*** Data for review ***
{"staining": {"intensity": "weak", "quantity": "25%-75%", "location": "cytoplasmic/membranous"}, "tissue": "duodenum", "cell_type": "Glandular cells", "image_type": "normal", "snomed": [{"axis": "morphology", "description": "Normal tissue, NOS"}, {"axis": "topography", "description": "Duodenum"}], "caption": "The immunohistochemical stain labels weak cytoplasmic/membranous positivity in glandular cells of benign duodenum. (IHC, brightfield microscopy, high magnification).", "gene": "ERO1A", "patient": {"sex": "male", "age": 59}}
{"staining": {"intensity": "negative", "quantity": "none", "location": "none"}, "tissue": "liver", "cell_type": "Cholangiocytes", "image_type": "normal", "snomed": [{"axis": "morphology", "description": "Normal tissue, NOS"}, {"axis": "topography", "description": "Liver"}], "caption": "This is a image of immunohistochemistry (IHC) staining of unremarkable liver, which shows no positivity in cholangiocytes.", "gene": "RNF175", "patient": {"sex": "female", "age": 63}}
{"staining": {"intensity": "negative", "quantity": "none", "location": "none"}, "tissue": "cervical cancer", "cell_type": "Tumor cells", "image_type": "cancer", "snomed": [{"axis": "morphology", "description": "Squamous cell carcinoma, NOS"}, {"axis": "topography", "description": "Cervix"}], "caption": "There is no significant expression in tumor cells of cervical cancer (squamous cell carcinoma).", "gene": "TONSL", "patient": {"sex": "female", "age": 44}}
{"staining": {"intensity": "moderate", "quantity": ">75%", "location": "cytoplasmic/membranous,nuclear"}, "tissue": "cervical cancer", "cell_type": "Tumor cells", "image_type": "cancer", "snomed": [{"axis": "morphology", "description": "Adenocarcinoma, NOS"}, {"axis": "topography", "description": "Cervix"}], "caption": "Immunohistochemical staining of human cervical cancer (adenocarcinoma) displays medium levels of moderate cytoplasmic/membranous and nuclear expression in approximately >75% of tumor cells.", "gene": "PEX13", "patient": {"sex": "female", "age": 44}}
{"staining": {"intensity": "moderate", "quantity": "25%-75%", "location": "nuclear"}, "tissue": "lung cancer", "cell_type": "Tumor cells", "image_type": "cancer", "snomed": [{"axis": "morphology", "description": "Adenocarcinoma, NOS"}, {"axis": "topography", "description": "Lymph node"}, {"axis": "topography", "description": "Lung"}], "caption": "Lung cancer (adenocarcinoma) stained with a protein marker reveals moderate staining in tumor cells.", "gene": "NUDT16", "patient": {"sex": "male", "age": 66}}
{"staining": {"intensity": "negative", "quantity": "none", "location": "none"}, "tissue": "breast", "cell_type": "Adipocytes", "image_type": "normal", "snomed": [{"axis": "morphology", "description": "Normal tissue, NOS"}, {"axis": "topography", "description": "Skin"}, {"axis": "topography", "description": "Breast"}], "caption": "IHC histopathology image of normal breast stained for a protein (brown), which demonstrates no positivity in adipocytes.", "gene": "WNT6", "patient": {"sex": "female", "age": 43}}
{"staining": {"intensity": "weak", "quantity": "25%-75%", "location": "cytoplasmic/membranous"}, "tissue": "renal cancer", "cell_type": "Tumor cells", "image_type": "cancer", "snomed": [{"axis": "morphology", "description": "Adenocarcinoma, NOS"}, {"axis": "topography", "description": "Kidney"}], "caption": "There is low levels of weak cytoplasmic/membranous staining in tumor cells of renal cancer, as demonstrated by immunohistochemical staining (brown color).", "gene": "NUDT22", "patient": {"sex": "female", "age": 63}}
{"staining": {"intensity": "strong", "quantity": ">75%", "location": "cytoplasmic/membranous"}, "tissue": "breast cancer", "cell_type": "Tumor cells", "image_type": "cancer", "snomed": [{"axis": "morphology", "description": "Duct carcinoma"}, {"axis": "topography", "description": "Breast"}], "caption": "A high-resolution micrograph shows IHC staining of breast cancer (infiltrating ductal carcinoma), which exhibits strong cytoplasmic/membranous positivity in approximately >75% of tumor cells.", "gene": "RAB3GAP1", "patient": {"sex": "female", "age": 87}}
*** End of Data for review ***
Your answer should consist of every entry, repeated exactly.

Reply to the task ->
{"staining": {"intensity": "weak", "quantity": "25%-75%", "location": "cytoplasmic/membranous"}, "tissue": "duodenum", "cell_type": "Glandular cells", "image_type": "normal", "snomed": [{"axis": "morphology", "description": "Normal tissue, NOS"}, {"axis": "topography", "description": "Duodenum"}], "caption": "The immunohistochemical stain labels weak cytoplasmic/membranous positivity in glandular cells of benign duodenum. (IHC, brightfield microscopy, high magnification).", "gene": "ERO1A", "patient": {"sex": "male", "age": 59}}
{"staining": {"intensity": "negative", "quantity": "none", "location": "none"}, "tissue": "liver", "cell_type": "Cholangiocytes", "image_type": "normal", "snomed": [{"axis": "morphology", "description": "Normal tissue, NOS"}, {"axis": "topography", "description": "Liver"}], "caption": "This is a image of immunohistochemistry (IHC) staining of unremarkable liver, which shows no positivity in cholangiocytes.", "gene": "RNF175", "patient": {"sex": "female", "age": 63}}
{"staining": {"intensity": "negative", "quantity": "none", "location": "none"}, "tissue": "cervical cancer", "cell_type": "Tumor cells", "image_type": "cancer", "snomed": [{"axis": "morphology", "description": "Squamous cell carcinoma, NOS"}, {"axis": "topography", "description": "Cervix"}], "caption": "There is no significant expression in tumor cells of cervical cancer (squamous cell carcinoma).", "gene": "TONSL", "patient": {"sex": "female", "age": 44}}
{"staining": {"intensity": "moderate", "quantity": ">75%", "location": "cytoplasmic/membranous,nuclear"}, "tissue": "cervical cancer", "cell_type": "Tumor cells", "image_type": "cancer", "snomed": [{"axis": "morphology", "description": "Adenocarcinoma, NOS"}, {"axis": "topography", "description": "Cervix"}], "caption": "Immunohistochemical staining of human cervical cancer (adenocarcinoma) displays medium levels of moderate cytoplasmic/membranous and nuclear expression in approximately >75% of tumor cells.", "gene": "PEX13", "patient": {"sex": "female", "age": 44}}
{"staining": {"intensity": "moderate", "quantity": "25%-75%", "location": "nuclear"}, "tissue": "lung cancer", "cell_type": "Tumor cells", "image_type": "cancer", "snomed": [{"axis": "morphology", "description": "Adenocarcinoma, NOS"}, {"axis": "topography", "description": "Lymph node"}, {"axis": "topography", "description": "Lung"}], "caption": "Lung cancer (adenocarcinoma) stained with a protein marker reveals moderate staining in tumor cells.", "gene": "NUDT16", "patient": {"sex": "male", "age": 66}}
{"staining": {"intensity": "negative", "quantity": "none", "location": "none"}, "tissue": "breast", "cell_type": "Adipocytes", "image_type": "normal", "snomed": [{"axis": "morphology", "description": "Normal tissue, NOS"}, {"axis": "topography", "description": "Skin"}, {"axis": "topography", "description": "Breast"}], "caption": "IHC histopathology image of normal breast stained for a protein (brown), which demonstrates no positivity in adipocytes.", "gene": "WNT6", "patient": {"sex": "female", "age": 43}}
{"staining": {"intensity": "weak", "quantity": "25%-75%", "location": "cytoplasmic/membranous"}, "tissue": "renal cancer", "cell_type": "Tumor cells", "image_type": "cancer", "snomed": [{"axis": "morphology", "description": "Adenocarcinoma, NOS"}, {"axis": "topography", "description": "Kidney"}], "caption": "There is low levels of weak cytoplasmic/membranous staining in tumor cells of renal cancer, as demonstrated by immunohistochemical staining (brown color).", "gene": "NUDT22", "patient": {"sex": "female", "age": 63}}
{"staining": {"intensity": "strong", "quantity": ">75%", "location": "cytoplasmic/membranous"}, "tissue": "breast cancer", "cell_type": "Tumor cells", "image_type": "cancer", "snomed": [{"axis": "morphology", "description": "Duct carcinoma"}, {"axis": "topography", "description": "Breast"}], "caption": "A high-resolution micrograph shows IHC staining of breast cancer (infiltrating ductal carcinoma), which exhibits strong cytoplasmic/membranous positivity in approximately >75% of tumor cells.", "gene": "RAB3GAP1", "patient": {"sex": "female", "age": 87}}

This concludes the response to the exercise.